Un débat est organisé ce samedi à Saint-Denis :

La vaccination obligatoire pose question


Publié / Actualisé
L'association Med'Océan organise ce samedi 25 novembre 2017 au théatre Canter de l'Université de Saint-Denis un débat sur la vaccination obligatoire. Votée fin octobre, la loi prévoit que 11 vaccins au lieu de trois seront désormais obligatoires à partir du 1er janvier 2018. Plusieurs membres de Med'Ocean appellent à la réflexion.
L'association Med'Océan organise ce samedi 25 novembre 2017 au théatre Canter de l'Université de Saint-Denis un débat sur la vaccination obligatoire. Votée fin octobre, la loi prévoit que 11 vaccins au lieu de trois seront désormais obligatoires à partir du 1er janvier 2018. Plusieurs membres de Med'Ocean appellent à la réflexion.
○ ○ ○ ○ ○ ○ ○
▸ Tâche à réaliser
Recopiez en entier le texte sur le débat consacré à la vaccination obligatoire, sans en modifier un seul mot. Les enregistrements forment un matériau à part, sans lien avec ce texte.
○ ○ ○ ○ ○ ○ ○
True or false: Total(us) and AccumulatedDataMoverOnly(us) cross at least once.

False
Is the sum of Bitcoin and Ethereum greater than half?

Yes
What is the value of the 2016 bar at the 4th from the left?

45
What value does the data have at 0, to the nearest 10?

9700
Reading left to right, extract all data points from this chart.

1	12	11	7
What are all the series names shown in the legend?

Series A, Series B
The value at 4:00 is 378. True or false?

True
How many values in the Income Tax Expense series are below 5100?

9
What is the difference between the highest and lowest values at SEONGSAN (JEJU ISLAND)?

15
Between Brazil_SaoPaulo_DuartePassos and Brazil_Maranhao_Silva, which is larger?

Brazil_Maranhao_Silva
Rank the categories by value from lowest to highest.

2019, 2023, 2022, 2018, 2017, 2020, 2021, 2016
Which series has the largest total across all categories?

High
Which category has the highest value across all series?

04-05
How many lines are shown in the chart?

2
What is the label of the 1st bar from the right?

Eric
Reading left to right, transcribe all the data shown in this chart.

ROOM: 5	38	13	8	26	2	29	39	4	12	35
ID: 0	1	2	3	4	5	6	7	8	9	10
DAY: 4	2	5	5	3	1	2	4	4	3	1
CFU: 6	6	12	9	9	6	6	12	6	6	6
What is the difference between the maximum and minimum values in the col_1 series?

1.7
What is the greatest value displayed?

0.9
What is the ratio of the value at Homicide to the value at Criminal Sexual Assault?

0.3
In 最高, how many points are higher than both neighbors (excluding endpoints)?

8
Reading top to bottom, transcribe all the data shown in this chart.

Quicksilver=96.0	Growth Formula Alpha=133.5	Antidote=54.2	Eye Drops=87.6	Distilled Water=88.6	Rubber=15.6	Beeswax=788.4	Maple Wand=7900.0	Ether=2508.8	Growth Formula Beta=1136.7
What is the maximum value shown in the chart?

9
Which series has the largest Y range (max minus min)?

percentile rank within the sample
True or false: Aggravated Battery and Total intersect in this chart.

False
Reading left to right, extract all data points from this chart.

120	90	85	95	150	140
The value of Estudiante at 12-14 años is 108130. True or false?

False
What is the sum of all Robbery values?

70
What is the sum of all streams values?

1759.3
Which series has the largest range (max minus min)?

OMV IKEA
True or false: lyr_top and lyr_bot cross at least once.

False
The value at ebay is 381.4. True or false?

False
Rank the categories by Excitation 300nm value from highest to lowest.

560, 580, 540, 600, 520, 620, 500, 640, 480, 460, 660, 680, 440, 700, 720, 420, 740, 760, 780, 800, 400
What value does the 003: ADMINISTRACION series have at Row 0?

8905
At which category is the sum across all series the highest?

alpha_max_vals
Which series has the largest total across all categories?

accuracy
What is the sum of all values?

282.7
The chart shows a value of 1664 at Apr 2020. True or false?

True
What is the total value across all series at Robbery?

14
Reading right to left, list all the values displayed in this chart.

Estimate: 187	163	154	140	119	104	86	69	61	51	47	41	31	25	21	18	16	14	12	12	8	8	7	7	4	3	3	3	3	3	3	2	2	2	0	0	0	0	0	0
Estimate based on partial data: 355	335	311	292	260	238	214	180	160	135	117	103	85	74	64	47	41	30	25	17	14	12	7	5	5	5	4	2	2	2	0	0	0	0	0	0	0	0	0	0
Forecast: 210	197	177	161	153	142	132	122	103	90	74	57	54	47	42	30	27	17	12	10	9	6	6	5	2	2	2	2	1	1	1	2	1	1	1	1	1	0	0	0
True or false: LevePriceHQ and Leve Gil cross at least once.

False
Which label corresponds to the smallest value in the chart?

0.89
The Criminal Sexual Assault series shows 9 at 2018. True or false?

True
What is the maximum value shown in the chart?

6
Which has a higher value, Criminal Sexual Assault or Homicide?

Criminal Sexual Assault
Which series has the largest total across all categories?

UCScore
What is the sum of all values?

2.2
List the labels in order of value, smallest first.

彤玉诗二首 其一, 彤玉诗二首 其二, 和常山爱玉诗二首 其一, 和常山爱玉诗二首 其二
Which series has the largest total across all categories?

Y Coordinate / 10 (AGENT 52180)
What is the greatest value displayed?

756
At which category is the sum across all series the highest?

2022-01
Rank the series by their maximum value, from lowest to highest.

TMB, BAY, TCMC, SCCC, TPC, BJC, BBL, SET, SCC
○ ○ ○ ○ ○ ○ ○
▸ Tâche accomplie
Un débat est organisé ce samedi à Saint-Denis :

La vaccination obligatoire pose question


Publié / Actualisé
L'association Med'Océan organise ce samedi 25 novembre 2017 au théatre Canter de l'Université de Saint-Denis un débat sur la vaccination obligatoire. Votée fin octobre, la loi prévoit que 11 vaccins au lieu de trois seront désormais obligatoires à partir du 1er janvier 2018. Plusieurs membres de Med'Ocean appellent à la réflexion.
L'association Med'Océan organise ce samedi 25 novembre 2017 au théatre Canter de l'Université de Saint-Denis un débat sur la vaccination obligatoire. Votée fin octobre, la loi prévoit que 11 vaccins au lieu de trois seront désormais obligatoires à partir du 1er janvier 2018. Plusieurs membres de Med'Ocean appellent à la réflexion.